The percentage of regularly appearing characters that identify as LGBT has dropped since last year

By Stephan Lee
Updated October 18, 2013 at 04:00 AM EDT

It was a big year for gay rights, but the celebration didn’t carry all the way over to the small screen. GLAAD’s annual ”Where We Are on TV” report shows that of 796 regularly appearing characters on this season’s prime-time programs, 3.3 percent identify as LGBT, versus a record-breaking 4.4 percent in 2012. GLAAD’s Matt Kane acknowledges that while the numbers are still an improvement from two seasons ago, the year-over-year dip suggests there’s a ”new hurdle we have to get past.” Still, beyond sheer quantity, there are heartening developments in terms of quality.

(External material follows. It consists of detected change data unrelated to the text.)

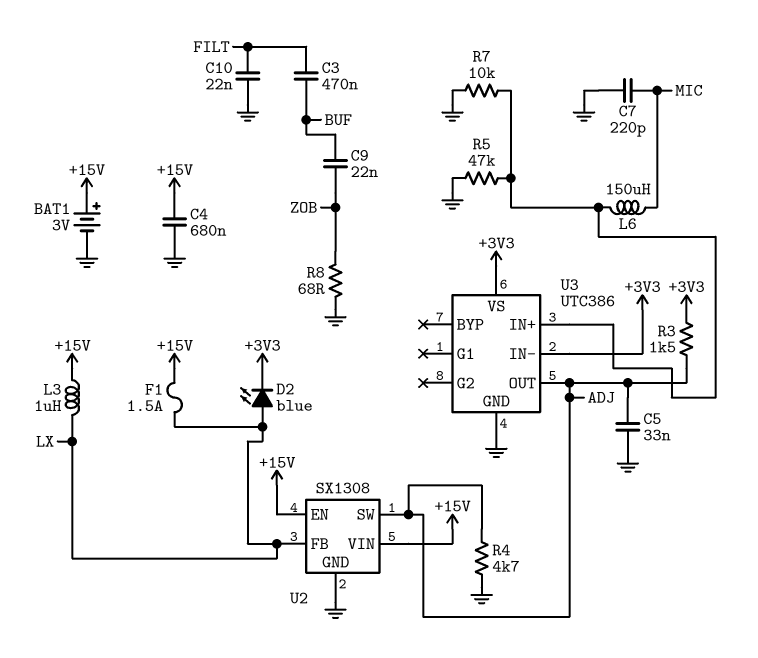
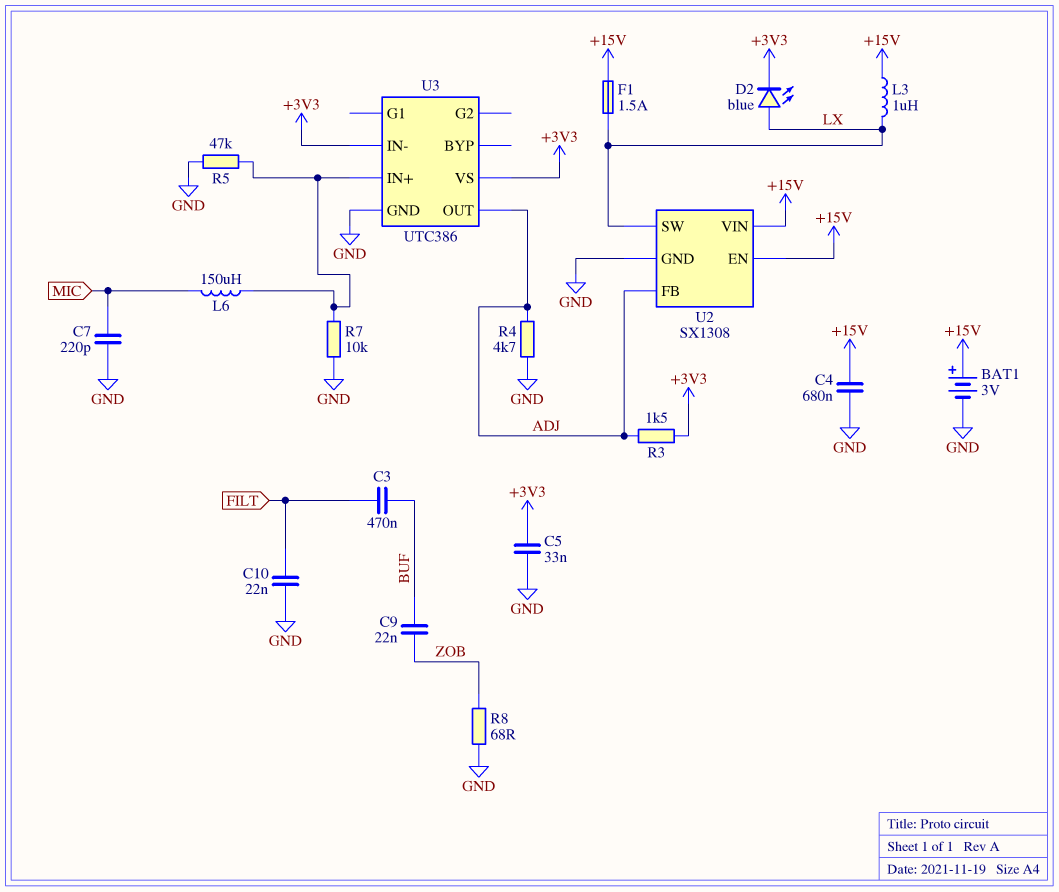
C5: 33nF (ADJ, GND) -> 33nF (+3V3, GND)
U2 pin FB: LX -> ADJ
U2 pin SW: ADJ -> LX

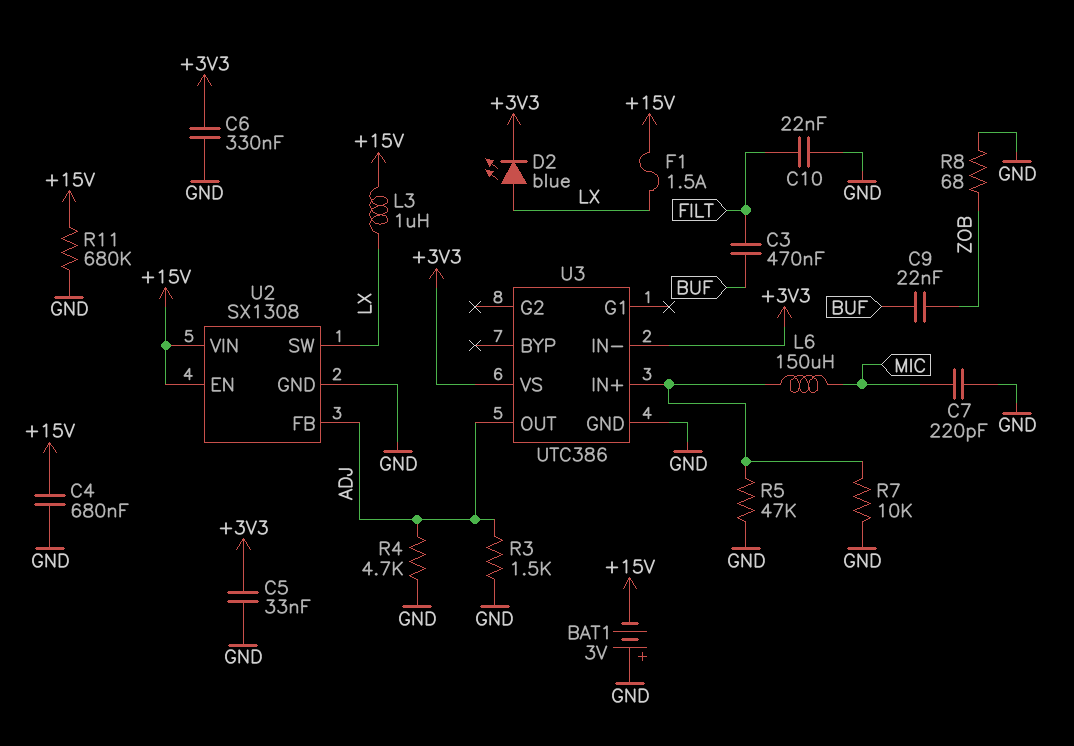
BAT1: 3V (plus +15V, minus GND) -> 3V (plus GND, minus +15V)
C6: none -> 330nF (+3V3, GND)
R3: 1.5k (+3V3, ADJ) -> 1.5k (ADJ, GND)
R11: none -> 680k (+15V, GND)

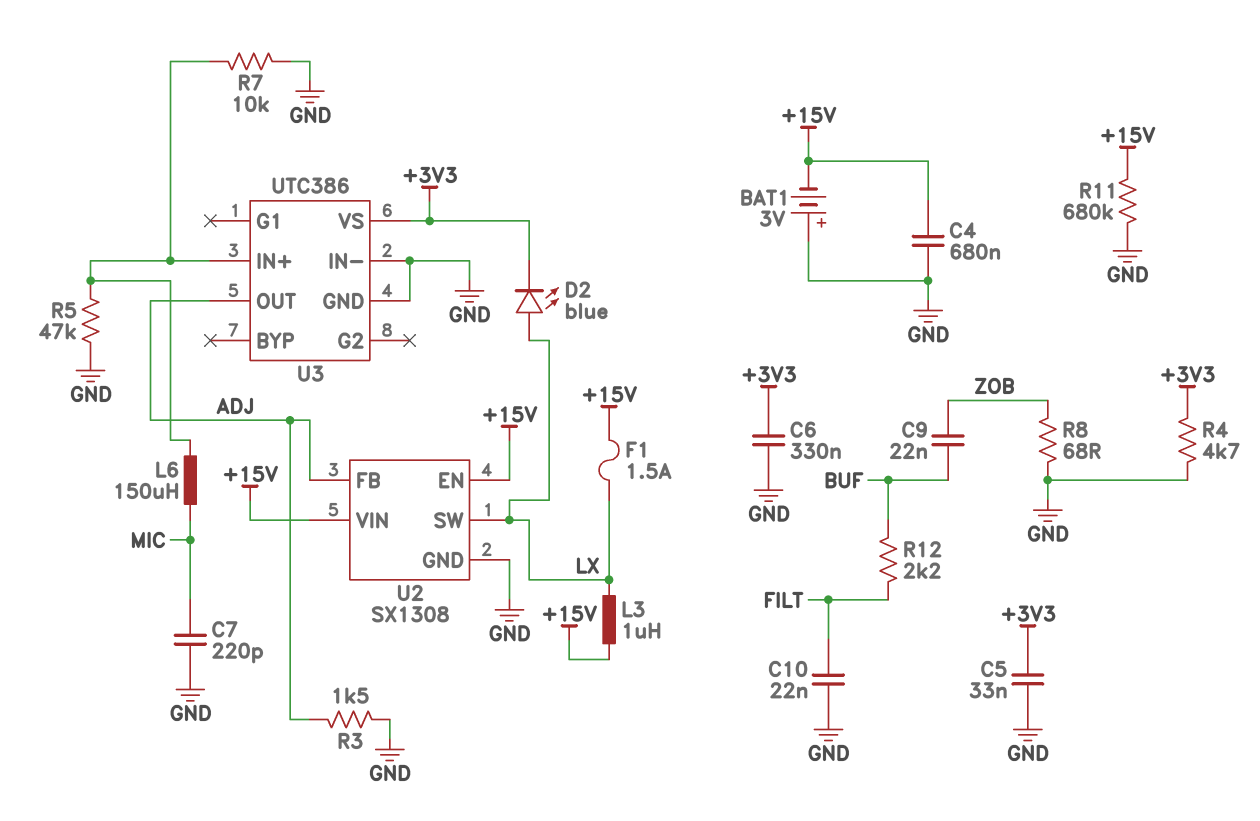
C3: 470nF (BUF, FILT) -> none
R4: 4.7k (ADJ, GND) -> 4.7k (+3V3, GND)
R12: none -> 2.2k (BUF, FILT)
U3 pin IN-: +3V3 -> GND

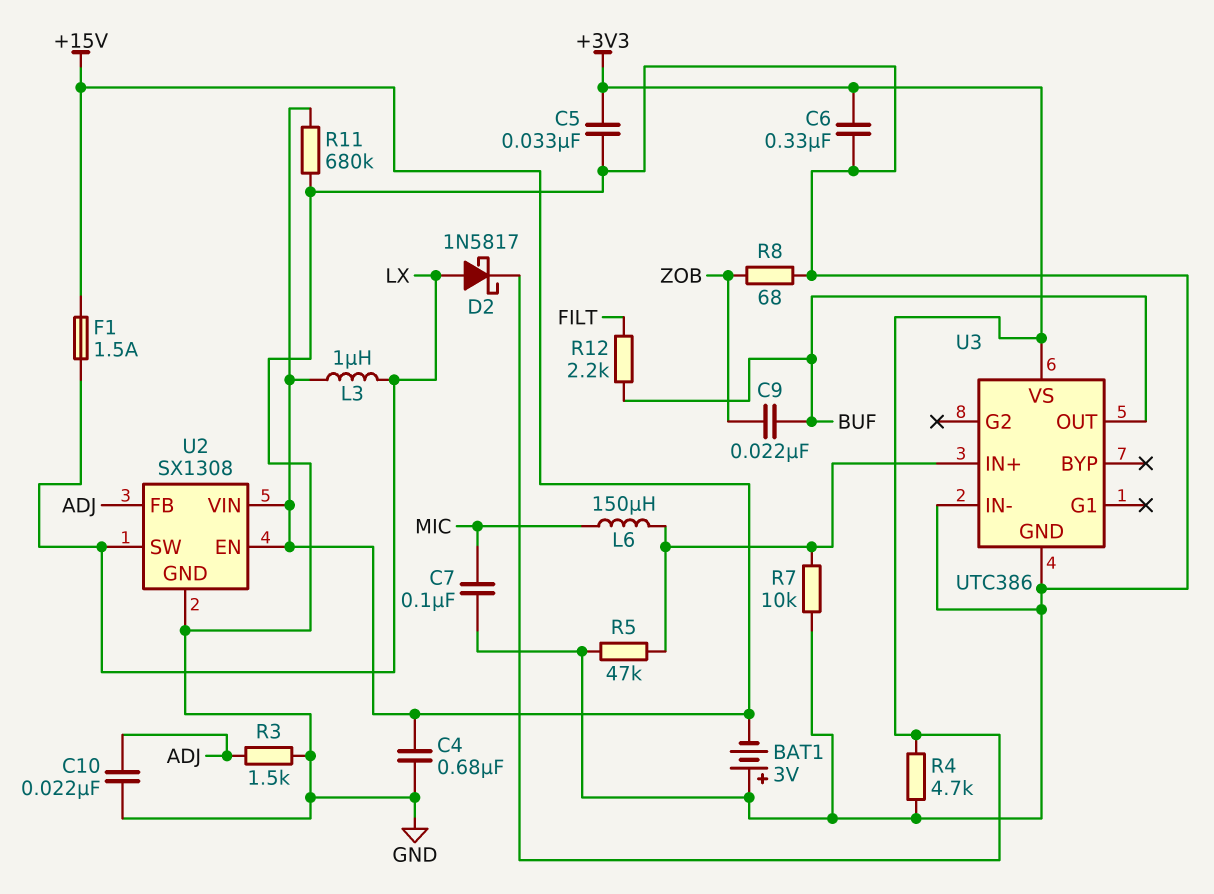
C7: 220pF (GND, MIC) -> 100nF (GND, MIC)
C10: 22nF (FILT, GND) -> 22nF (ADJ, GND)
D2: LED blue (A LX, K +3V3) -> schottky 1N5817 (A LX, K +3V3)
U3 pin OUT: ADJ -> BUF

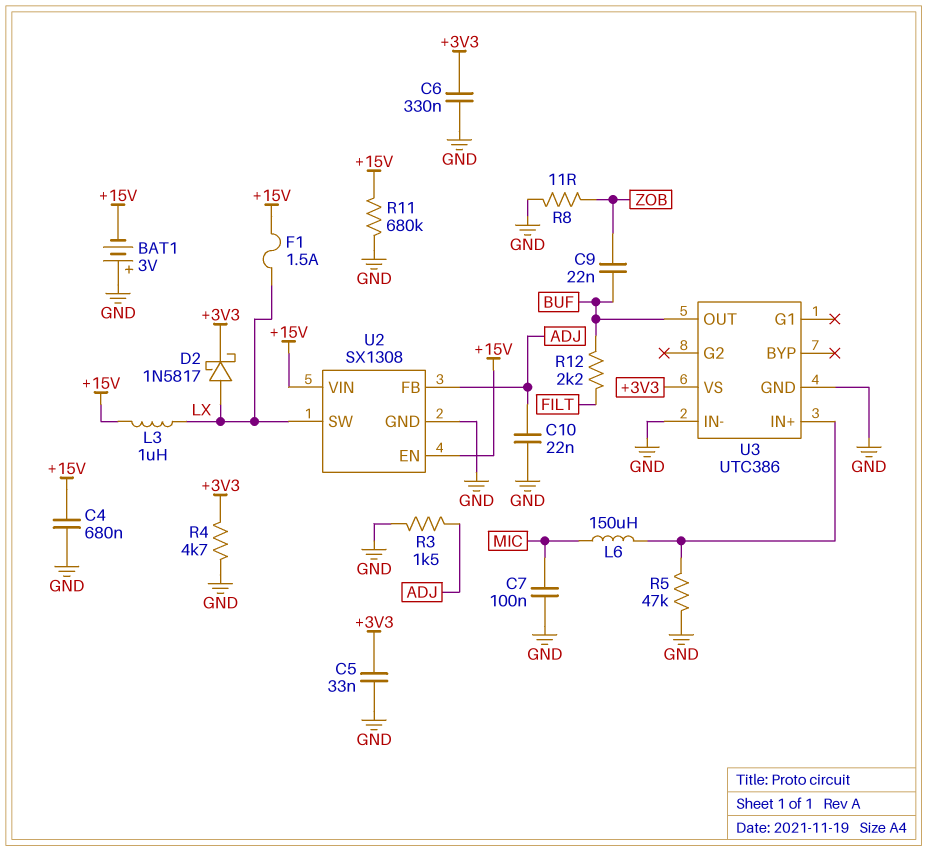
R7: 10k (GND, U3/IN+) -> none
R8: 68 (GND, ZOB) -> 11 (GND, ZOB)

Glee has upgraded Unique (Alex Newell), a transgender character — rarely seen on networks — to series regular, and the new ABC Family drama The Fosters, created by Peter Paige and Bradley Bredeweg, centers on the blended families of an interracial lesbian couple played by Teri Polo and Sherri Saum. ”We’re still living in an age where television doesn’t quite represent the world we live in,” says Paige. But when an underserved audience finally does get represented, it can resonate deeply. ”It becomes really important to them,” says Bredeweg. ”More important than we ever thought.”